Now part of the problem, I think, is the fact that we talk about this in terms of speech.  I have long said that when we talk about advertising, making movies, etc. that speech is the wrong word.  One can easily understand why people think of a movie, or an ad in terms of speech.  After all, they generally involve someone, well… speaking.

But if you go back to 1789, freedom of speech wasn’t about “moving pictures.”  No, in 1789, when this nation was founded, free speech was just about how loud you could shout.  This was self-limiting and cost-free.  Now today you can whisper and still be heard all around the world, but it costs money to do so.

But there was a form of expression that could just as easily travel the globe, and that required money, and often the cooperative efforts of many people to make it happen: the press.  Now if we think about this as really press (that is, the process of creating messages to be transmitted far and wide), it is much easier to understand the decisions in Citizen’s United.  Even a lone pamphleteer, like Thomas Paine writing Common Sense at the very least needs money.  Ink and paper costs money, as does the pressing machine itself and the materials needed to make the plates.  It is easy to understand that if the British banned him from spending money to express himself, it functionally vitiates his freedom of expression.  And of course when you think of newspapers and the like, it is quickly obvious why it is important to allow people to retain freedom of the press, even when they associate themselves in the form of a corporation.

As pointed out in oral argument, in Citizen’s United, the McCain-Feingold legislation would ban even a corporation from putting out a book.  Can you think of the last time you read a book that wasn’t published by a corporation?

Nor can it be said that we can limit the press clause to the institutional press only.  Thomas Paine was not part of the institutional press, and I am pretty sure that when the founders wrote the press clause, they were thinking of him, at least in part.

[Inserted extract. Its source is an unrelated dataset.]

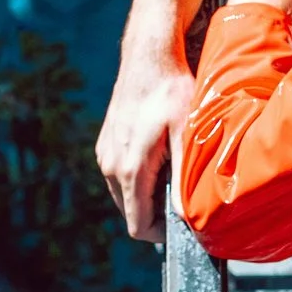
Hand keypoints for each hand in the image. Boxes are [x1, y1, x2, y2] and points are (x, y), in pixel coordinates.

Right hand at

Now is that a per se disqualification for public office?  Well, hell, I voted for McCain, and he sponsored that monstrosity of a law in the first place.  So the answer is no.  Now, it helped to know McCain’s opponent was just as bad as him on the subject of free expression, if not worse.  And it also helped that I predicted how bad Obama would be.  Okay, that is not strictly correct; in my wildest dreams I never thought he would be this bad.  But I predicted it would be bad enough that I held my nose and voted for McCain.  But unless this Lamb guy would be an “Obama level” disaster, this would disqualify McGovern in my mind.

And there is one other thing troubling about his point of view.  He seems to equate the constitution as strictly what the supreme court says about it.  This is wrong, indeed a slavish point of view unfit for free men and women.  For those who say that, ask yourself two questions.  First, if that is what you believe, how can you ever say the supreme court has gotten the constitution wrong?  I mean the same people who say this often bemoan instances of conservative activism—but if the constitution is what they say it is, then how can you get mad at them?  Second, you are then defacto granting the supreme court ultimate power.  In theory, the supreme court could rule that one virgin shall be sacrificed every month on their courthouse steps and we would be powerless to stop them.  Indeed, they could in theory overrule the part of the constitution allowing for amendment, and write out of their jurisprudence every limitation on judicial power.  And saying that they are unlikely to do so is not a sufficient argument.  Our constitution does not grant anyone unlimited power in the hopes that they will not exercise it.


Update: Geraghty also quotes a claim by McGovern that he really meant the supreme court, and not the constitution.  Color me skeptical, but it would certainly be interesting that when he wanted to say “supreme court” it slipped out as “constitution.”  To many people, especially on the left, the two are synonymous.